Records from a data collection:
※ ※ ※

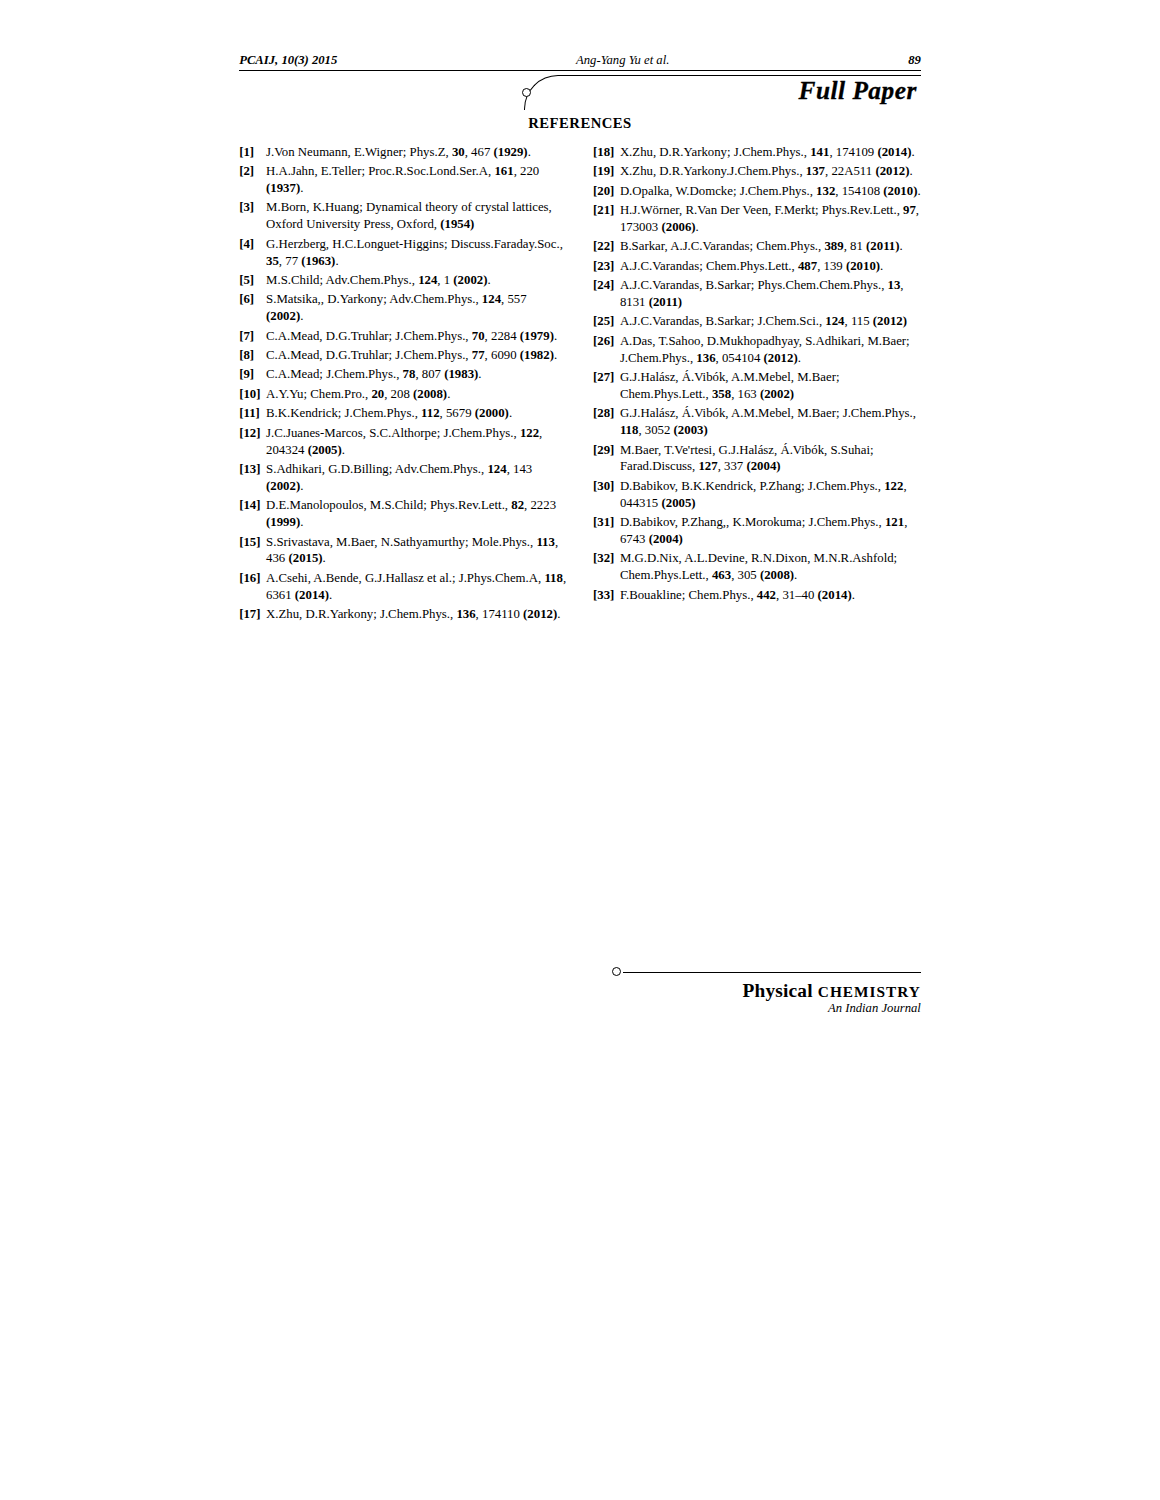PCAIJ, 10(3) 2015
Ang-Yang Yu et al.
89
Full Paper
REFERENCES
[1] J.Von Neumann, E.Wigner; Phys.Z, 30, 467 (1929).
[2] H.A.Jahn, E.Teller; Proc.R.Soc.Lond.Ser.A, 161, 220 (1937).
[3] M.Born, K.Huang; Dynamical theory of crystal lattices, Oxford University Press, Oxford, (1954)
[4] G.Herzberg, H.C.Longuet-Higgins; Discuss.Faraday.Soc., 35, 77 (1963).
[5] M.S.Child; Adv.Chem.Phys., 124, 1 (2002).
[6] S.Matsika,, D.Yarkony; Adv.Chem.Phys., 124, 557 (2002).
[7] C.A.Mead, D.G.Truhlar; J.Chem.Phys., 70, 2284 (1979).
[8] C.A.Mead, D.G.Truhlar; J.Chem.Phys., 77, 6090 (1982).
[9] C.A.Mead; J.Chem.Phys., 78, 807 (1983).
[10] A.Y.Yu; Chem.Pro., 20, 208 (2008).
[11] B.K.Kendrick; J.Chem.Phys., 112, 5679 (2000).
[12] J.C.Juanes-Marcos, S.C.Althorpe; J.Chem.Phys., 122, 204324 (2005).
[13] S.Adhikari, G.D.Billing; Adv.Chem.Phys., 124, 143 (2002).
[14] D.E.Manolopoulos, M.S.Child; Phys.Rev.Lett., 82, 2223 (1999).
[15] S.Srivastava, M.Baer, N.Sathyamurthy; Mole.Phys., 113, 436 (2015).
[16] A.Csehi, A.Bende, G.J.Hallasz et al.; J.Phys.Chem.A, 118, 6361 (2014).
[17] X.Zhu, D.R.Yarkony; J.Chem.Phys., 136, 174110 (2012).
[18] X.Zhu, D.R.Yarkony; J.Chem.Phys., 141, 174109 (2014).
[19] X.Zhu, D.R.Yarkony.J.Chem.Phys., 137, 22A511 (2012).
[20] D.Opalka, W.Domcke; J.Chem.Phys., 132, 154108 (2010).
[21] H.J.Wörner, R.Van Der Veen, F.Merkt; Phys.Rev.Lett., 97, 173003 (2006).
[22] B.Sarkar, A.J.C.Varandas; Chem.Phys., 389, 81 (2011).
[23] A.J.C.Varandas; Chem.Phys.Lett., 487, 139 (2010).
[24] A.J.C.Varandas, B.Sarkar; Phys.Chem.Chem.Phys., 13, 8131 (2011)
[25] A.J.C.Varandas, B.Sarkar; J.Chem.Sci., 124, 115 (2012)
[26] A.Das, T.Sahoo, D.Mukhopadhyay, S.Adhikari, M.Baer; J.Chem.Phys., 136, 054104 (2012).
[27] G.J.Halász, Á.Vibók, A.M.Mebel, M.Baer; Chem.Phys.Lett., 358, 163 (2002)
[28] G.J.Halász, Á.Vibók, A.M.Mebel, M.Baer; J.Chem.Phys., 118, 3052 (2003)
[29] M.Baer, T.Ve'rtesi, G.J.Halász, Á.Vibók, S.Suhai; Farad.Discuss, 127, 337 (2004)
[30] D.Babikov, B.K.Kendrick, P.Zhang; J.Chem.Phys., 122, 044315 (2005)
[31] D.Babikov, P.Zhang,, K.Morokuma; J.Chem.Phys., 121, 6743 (2004)
[32] M.G.D.Nix, A.L.Devine, R.N.Dixon, M.N.R.Ashfold; Chem.Phys.Lett., 463, 305 (2008).
[33] F.Bouakline; Chem.Phys., 442, 31–40 (2014).
Physical CHEMISTRY
An Indian Journal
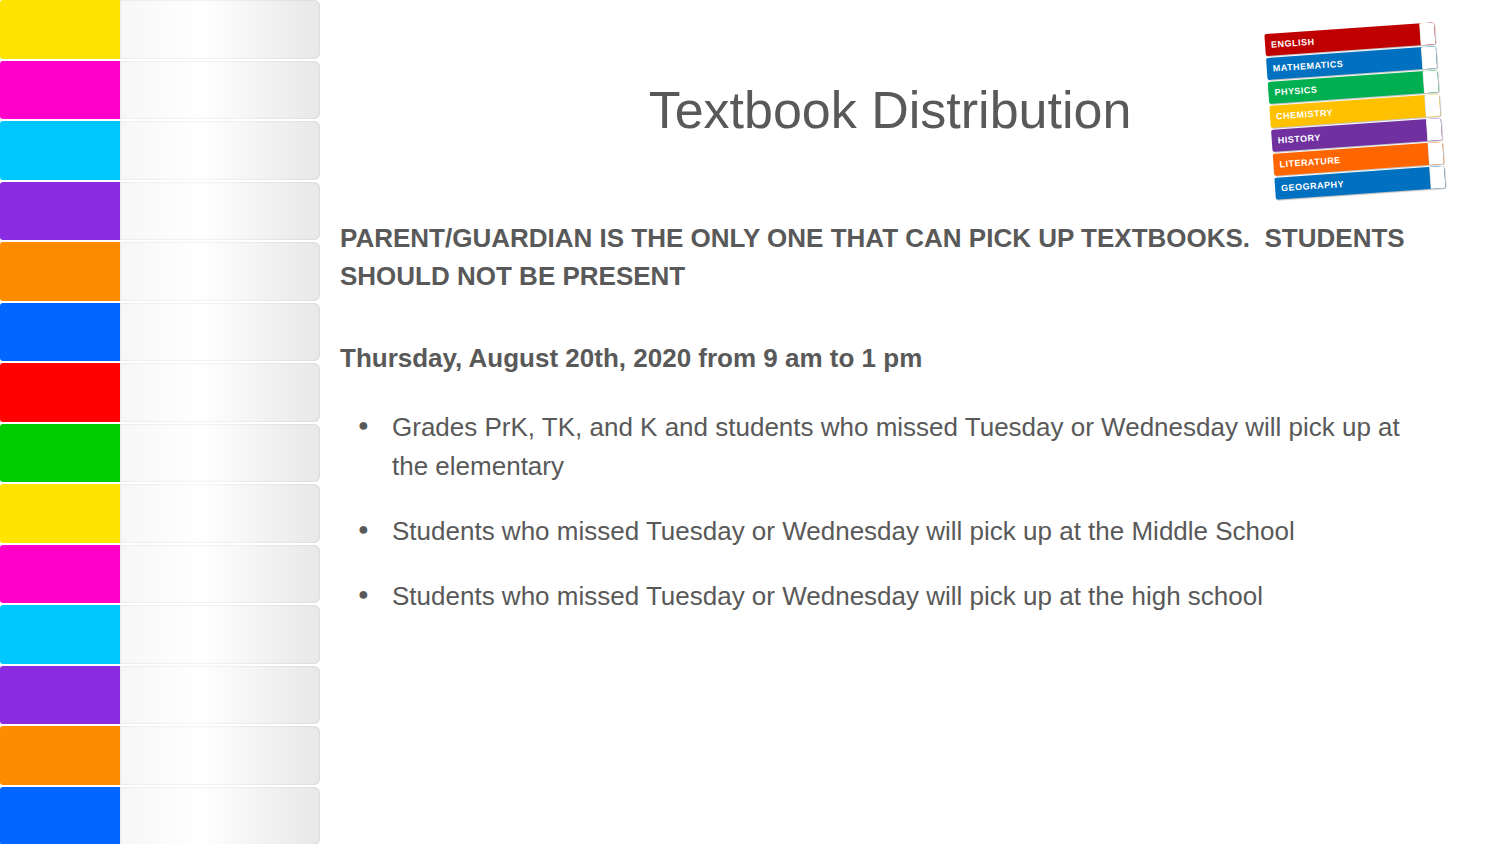ENGLISH
MATHEMATICS
PHYSICS
CHEMISTRY
HISTORY
LITERATURE
GEOGRAPHY
Textbook Distribution
PARENT/GUARDIAN IS THE ONLY ONE THAT CAN PICK UP TEXTBOOKS. STUDENTS SHOULD NOT BE PRESENT
Thursday, August 20th, 2020 from 9 am to 1 pm
Grades PrK, TK, and K and students who missed Tuesday or Wednesday will pick up at the elementary
Students who missed Tuesday or Wednesday will pick up at the Middle School
Students who missed Tuesday or Wednesday will pick up at the high school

※ ※ ※

What the task asks: Copy each line from the data that features the string "Babikov".

Response below:
[30] D.Babikov, B.K.Kendrick, P.Zhang; J.Chem.Phys., 122, 044315 (2005)
[31] D.Babikov, P.Zhang,, K.Morokuma; J.Chem.Phys., 121, 6743 (2004)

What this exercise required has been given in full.